De pequeño quería ser astrónomo, pianista, biólogo, meteorólogo y periodista; me fascinaba escribir, la música, los planetas y galaxias, la tecnología, y pintorrear manchas porque me aburría dibujar; luego me dio por la bioquímica, la geografía, la climatología y la publicidad. Sin embargo, de las matemáticas sólo me llegaron a divertir las integrales —soy así de especialito—. Eran tan variadas mis preferencias que nunca tuve muy claro qué ser de mayor. Tantas que casi ninguna, y no sé cómo me las apañé para que mi TDAH pasara inadvertido hasta muy, muy mayor.
Siempre atribuí a mi madre la suerte de haber estudiado Bellas Artes. Un día, mientras cursaba primero de Filología, me notó aburrido de aquel bachiller ampliado y me preguntó si quería estudiar pintura. Me gustaba la idea pero nunca se me pasó por la cabeza porque el dibujo no era de mi agrado; quien dibujaba bien en casa era mi padre y yo no heredé su habilidad con el lápiz. Aún así, me pareció tan emocionante el reto que lo acepté sin pensarlo. El poder de la dopamina…

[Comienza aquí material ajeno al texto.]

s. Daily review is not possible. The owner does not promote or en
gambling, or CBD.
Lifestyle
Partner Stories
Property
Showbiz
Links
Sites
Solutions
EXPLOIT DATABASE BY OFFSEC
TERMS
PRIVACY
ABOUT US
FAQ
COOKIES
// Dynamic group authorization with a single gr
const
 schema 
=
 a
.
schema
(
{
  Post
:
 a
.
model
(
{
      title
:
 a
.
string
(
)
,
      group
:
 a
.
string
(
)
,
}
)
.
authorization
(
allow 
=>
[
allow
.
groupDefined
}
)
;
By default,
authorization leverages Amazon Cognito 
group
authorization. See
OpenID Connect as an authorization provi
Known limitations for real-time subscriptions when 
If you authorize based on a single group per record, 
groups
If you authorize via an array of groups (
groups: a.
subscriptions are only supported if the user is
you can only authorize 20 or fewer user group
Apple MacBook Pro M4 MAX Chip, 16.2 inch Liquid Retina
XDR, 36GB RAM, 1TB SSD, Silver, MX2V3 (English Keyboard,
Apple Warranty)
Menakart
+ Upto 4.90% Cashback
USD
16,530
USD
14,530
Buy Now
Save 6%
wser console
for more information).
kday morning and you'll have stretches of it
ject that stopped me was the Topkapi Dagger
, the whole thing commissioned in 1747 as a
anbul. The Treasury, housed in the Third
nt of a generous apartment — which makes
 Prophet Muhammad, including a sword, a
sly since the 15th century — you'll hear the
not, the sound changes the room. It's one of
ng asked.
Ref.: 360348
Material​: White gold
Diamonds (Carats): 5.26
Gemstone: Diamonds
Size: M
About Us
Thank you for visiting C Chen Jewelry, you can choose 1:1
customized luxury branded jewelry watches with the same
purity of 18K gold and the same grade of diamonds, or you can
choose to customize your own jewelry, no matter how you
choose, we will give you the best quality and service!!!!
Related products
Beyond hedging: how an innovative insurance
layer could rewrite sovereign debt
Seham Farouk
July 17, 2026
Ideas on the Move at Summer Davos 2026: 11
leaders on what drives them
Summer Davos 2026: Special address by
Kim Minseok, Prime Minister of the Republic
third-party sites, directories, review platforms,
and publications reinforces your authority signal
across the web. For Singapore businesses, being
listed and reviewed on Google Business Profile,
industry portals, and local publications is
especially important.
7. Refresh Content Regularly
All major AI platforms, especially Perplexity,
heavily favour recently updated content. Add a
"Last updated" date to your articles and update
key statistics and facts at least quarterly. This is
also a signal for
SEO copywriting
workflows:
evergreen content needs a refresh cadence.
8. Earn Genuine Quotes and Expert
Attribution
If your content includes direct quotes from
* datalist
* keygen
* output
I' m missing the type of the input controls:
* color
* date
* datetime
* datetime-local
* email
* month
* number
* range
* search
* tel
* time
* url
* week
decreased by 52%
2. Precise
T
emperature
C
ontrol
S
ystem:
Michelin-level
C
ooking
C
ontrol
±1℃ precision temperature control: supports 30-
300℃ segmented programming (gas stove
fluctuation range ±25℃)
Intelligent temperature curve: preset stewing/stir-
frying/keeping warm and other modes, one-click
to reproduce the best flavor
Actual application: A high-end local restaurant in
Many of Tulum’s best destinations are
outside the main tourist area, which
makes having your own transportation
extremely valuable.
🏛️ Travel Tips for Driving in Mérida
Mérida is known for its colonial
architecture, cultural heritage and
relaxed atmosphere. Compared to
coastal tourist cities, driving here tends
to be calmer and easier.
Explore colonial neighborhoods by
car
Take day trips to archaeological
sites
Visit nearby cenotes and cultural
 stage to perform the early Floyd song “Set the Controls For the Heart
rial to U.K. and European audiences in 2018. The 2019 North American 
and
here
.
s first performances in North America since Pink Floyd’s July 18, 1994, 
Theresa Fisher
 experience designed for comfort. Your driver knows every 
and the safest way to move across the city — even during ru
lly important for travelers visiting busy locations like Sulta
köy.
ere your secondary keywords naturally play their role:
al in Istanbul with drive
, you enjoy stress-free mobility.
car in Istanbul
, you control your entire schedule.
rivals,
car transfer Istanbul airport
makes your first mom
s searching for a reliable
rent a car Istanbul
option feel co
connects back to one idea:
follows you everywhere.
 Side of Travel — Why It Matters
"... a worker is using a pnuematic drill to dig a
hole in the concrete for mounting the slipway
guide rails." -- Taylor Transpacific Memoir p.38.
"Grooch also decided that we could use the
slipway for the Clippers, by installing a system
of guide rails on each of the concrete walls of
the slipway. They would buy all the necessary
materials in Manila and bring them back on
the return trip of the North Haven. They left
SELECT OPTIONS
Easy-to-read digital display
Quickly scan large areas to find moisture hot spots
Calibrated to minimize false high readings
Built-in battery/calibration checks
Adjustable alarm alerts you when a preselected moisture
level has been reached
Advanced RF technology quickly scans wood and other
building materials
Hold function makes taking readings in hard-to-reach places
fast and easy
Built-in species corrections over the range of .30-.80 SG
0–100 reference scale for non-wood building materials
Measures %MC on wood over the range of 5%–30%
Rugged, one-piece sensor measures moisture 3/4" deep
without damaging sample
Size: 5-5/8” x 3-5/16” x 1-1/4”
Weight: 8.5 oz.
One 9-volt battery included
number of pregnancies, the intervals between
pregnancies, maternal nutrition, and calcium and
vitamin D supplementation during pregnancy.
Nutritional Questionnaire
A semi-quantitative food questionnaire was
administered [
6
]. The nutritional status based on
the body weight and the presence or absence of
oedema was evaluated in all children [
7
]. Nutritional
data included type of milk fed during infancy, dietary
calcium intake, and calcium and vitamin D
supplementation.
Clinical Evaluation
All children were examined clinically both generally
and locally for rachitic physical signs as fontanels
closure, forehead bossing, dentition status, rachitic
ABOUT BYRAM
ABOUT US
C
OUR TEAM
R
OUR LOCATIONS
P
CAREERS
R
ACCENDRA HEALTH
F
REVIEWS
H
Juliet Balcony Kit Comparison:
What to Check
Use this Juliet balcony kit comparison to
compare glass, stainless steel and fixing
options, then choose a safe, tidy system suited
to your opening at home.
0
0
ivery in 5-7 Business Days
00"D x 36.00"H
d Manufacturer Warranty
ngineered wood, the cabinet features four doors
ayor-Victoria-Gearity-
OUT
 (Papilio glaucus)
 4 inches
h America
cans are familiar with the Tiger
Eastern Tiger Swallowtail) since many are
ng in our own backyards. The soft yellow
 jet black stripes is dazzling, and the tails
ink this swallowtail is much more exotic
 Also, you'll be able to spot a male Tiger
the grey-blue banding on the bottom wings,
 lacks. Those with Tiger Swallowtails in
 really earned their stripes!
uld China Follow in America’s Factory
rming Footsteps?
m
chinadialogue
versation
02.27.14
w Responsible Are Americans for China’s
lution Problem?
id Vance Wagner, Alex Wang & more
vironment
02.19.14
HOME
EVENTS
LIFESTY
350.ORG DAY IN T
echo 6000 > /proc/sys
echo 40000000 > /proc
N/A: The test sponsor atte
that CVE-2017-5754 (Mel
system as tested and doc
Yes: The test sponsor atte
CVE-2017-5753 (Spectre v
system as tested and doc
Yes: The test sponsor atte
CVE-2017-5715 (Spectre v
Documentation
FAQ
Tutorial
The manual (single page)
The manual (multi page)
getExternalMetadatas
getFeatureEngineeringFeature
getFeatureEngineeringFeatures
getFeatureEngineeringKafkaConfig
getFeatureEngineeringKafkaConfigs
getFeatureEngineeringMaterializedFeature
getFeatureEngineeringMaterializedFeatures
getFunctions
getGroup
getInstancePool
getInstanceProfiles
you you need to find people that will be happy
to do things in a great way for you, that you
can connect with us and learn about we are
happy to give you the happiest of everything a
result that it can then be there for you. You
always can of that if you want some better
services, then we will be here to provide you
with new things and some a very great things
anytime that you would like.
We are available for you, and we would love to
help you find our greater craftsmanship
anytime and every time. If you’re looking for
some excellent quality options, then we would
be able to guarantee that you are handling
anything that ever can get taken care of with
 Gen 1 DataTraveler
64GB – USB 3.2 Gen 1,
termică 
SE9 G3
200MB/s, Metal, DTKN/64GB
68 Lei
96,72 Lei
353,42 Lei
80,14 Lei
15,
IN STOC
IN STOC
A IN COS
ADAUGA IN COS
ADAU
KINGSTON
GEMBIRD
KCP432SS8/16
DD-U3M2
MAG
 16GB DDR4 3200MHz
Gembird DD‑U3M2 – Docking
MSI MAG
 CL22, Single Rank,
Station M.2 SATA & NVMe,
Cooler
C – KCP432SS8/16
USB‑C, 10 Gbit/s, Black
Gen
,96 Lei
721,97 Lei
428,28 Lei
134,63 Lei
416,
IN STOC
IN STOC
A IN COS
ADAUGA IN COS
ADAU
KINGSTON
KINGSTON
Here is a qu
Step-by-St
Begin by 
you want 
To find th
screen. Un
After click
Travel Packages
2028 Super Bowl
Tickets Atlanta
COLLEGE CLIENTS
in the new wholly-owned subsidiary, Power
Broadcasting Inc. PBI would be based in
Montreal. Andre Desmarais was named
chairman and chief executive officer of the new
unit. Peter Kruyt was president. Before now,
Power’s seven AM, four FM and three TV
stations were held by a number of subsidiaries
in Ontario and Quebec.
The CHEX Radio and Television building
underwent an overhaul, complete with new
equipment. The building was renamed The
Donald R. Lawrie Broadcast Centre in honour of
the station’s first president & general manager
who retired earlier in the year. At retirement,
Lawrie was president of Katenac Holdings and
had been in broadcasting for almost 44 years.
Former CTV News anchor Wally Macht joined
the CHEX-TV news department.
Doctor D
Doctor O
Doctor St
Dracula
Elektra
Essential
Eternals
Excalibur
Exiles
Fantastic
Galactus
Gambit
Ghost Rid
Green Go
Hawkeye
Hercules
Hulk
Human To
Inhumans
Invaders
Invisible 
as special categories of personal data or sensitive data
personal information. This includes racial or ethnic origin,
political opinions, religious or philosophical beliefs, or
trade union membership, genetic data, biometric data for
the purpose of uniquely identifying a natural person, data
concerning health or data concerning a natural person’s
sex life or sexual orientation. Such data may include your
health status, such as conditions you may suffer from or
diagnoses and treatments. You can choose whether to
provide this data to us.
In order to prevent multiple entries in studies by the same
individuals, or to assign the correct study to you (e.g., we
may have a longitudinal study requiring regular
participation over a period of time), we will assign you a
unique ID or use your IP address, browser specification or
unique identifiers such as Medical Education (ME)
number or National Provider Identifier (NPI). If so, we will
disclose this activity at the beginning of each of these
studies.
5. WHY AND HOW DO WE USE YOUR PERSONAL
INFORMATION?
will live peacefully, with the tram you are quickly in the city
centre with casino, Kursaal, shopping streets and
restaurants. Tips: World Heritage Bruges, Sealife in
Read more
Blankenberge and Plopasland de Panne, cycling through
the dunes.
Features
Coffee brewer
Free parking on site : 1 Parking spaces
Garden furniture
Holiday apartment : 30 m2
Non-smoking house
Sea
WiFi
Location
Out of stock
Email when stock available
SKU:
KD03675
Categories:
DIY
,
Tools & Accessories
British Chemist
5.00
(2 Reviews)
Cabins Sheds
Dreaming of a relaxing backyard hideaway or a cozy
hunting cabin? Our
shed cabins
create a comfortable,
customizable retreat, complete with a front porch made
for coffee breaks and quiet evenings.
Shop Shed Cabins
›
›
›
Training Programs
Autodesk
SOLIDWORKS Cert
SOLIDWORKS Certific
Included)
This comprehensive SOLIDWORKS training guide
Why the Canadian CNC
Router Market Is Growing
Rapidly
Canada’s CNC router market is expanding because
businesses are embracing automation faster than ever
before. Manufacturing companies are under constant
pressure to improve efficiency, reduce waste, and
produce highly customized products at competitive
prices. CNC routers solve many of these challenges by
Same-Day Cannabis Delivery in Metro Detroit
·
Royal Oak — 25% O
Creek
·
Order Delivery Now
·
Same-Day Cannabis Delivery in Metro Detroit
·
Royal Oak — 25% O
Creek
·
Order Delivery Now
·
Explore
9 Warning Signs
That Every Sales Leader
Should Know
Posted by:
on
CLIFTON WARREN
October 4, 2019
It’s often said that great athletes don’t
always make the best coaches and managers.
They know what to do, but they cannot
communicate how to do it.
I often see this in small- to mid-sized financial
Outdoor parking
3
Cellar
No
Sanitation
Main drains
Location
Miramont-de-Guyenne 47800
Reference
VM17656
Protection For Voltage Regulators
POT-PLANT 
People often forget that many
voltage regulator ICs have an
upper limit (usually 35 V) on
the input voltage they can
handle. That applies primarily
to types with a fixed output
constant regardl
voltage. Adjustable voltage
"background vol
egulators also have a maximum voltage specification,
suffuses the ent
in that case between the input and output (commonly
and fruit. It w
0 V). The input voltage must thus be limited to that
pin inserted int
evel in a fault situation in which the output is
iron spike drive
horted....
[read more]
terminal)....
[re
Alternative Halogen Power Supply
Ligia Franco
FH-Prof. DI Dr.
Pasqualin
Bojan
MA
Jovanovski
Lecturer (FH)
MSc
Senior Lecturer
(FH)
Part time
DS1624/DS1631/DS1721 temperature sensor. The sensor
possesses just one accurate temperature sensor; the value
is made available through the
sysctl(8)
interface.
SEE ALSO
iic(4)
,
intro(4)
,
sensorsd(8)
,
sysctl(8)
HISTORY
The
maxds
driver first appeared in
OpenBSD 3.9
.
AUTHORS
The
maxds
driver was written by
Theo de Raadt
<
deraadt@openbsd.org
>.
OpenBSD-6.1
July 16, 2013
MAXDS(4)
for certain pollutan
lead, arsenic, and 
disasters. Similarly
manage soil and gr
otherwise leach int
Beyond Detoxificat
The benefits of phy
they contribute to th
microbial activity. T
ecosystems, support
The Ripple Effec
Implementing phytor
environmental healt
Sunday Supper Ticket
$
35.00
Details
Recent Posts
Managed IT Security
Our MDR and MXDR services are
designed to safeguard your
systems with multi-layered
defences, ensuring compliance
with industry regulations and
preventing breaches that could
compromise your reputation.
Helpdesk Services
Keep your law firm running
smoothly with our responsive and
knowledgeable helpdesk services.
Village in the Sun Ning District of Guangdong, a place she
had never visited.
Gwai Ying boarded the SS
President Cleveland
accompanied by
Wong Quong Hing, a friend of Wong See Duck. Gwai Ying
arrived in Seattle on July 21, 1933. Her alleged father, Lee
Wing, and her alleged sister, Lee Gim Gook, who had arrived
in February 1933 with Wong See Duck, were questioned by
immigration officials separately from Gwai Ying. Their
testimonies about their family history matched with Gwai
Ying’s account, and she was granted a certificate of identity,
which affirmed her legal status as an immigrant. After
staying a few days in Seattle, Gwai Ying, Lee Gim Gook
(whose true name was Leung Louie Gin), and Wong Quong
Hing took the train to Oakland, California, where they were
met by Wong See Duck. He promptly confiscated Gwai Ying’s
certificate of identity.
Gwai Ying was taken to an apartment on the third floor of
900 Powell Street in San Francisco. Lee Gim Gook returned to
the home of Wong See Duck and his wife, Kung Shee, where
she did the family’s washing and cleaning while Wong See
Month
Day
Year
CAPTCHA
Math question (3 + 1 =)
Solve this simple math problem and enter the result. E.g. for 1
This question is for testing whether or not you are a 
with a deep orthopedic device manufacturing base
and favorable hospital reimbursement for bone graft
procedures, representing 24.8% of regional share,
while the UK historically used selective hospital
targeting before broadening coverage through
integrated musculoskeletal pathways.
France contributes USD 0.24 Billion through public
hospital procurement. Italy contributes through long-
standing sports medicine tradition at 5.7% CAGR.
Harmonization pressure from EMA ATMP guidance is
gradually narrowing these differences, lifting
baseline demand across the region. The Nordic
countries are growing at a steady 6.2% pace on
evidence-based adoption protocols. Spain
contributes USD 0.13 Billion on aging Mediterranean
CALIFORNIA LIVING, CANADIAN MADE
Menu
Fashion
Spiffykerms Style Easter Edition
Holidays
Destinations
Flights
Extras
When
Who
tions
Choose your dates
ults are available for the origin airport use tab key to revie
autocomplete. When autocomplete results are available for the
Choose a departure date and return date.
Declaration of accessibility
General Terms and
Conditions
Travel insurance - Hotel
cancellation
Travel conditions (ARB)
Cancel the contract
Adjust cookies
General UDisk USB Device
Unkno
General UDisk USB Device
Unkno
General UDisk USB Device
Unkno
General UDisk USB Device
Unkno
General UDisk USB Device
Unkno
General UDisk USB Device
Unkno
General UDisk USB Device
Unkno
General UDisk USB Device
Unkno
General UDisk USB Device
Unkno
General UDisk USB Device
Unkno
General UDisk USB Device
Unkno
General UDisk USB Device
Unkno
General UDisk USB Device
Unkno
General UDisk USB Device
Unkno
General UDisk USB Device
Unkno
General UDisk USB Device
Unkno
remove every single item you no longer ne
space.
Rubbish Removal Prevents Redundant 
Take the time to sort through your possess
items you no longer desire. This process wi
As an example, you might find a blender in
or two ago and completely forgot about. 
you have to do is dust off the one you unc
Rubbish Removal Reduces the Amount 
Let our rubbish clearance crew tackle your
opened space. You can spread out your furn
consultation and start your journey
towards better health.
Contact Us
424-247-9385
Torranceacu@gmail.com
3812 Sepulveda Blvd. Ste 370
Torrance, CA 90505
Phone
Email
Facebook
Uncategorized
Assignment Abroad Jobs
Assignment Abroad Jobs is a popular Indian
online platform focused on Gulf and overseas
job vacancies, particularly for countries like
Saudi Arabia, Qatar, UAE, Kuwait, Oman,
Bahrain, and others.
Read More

Muchos años antes mi padre, que era sordomudo y también muy inquieto, ya me hacía con frecuencia preguntas realmente difíciles para un niño que no llegaba a los diez años, como la de qué es la música, o en qué nos basamos para decir que alguien canta bien o mal, del por qué es posible que a mí no me gustara alguien que reconocía que cantaba bien, o qué se siente para que algo te motive a bailar. Desde muy pronto, tal vez sin quererlo, me hizo ser muy consciente de los sentidos y de lo que significaban en mi vida.
Le encantaba jugar al ajedrez y leer, especialmente libros de Historia y periódicos, pues le interesaba mucho la actualidad. También leía a diario las noticias en televisión con subtítulos y en el teletexto. Un día encendí la tele y estaban dando una película, sólo recuerdo que en blanco y negro. En automático activé los subtítulos y, para mi sorpresa, me pidió que los desactivara. Mi padre era una persona sensible y le recuerdo emocionarse, reír y llorar con el cine. Le pregunté cómo era posible que la quisiera sin subtítulos y me respondió sin dudar lo más mínimo: “porque prefiero imaginar”.
Ahora, con los años, sé que mi forma de entender el arte se la debo a él más que a los estudios y a la facultad: un arte que transciende al medio, al formato, a la técnica e incluso al autor y a su intención. Para mí, como me mostró mi padre, el arte ocurre cuando una persona se conmueve. Y esta fue mi primera gran lección.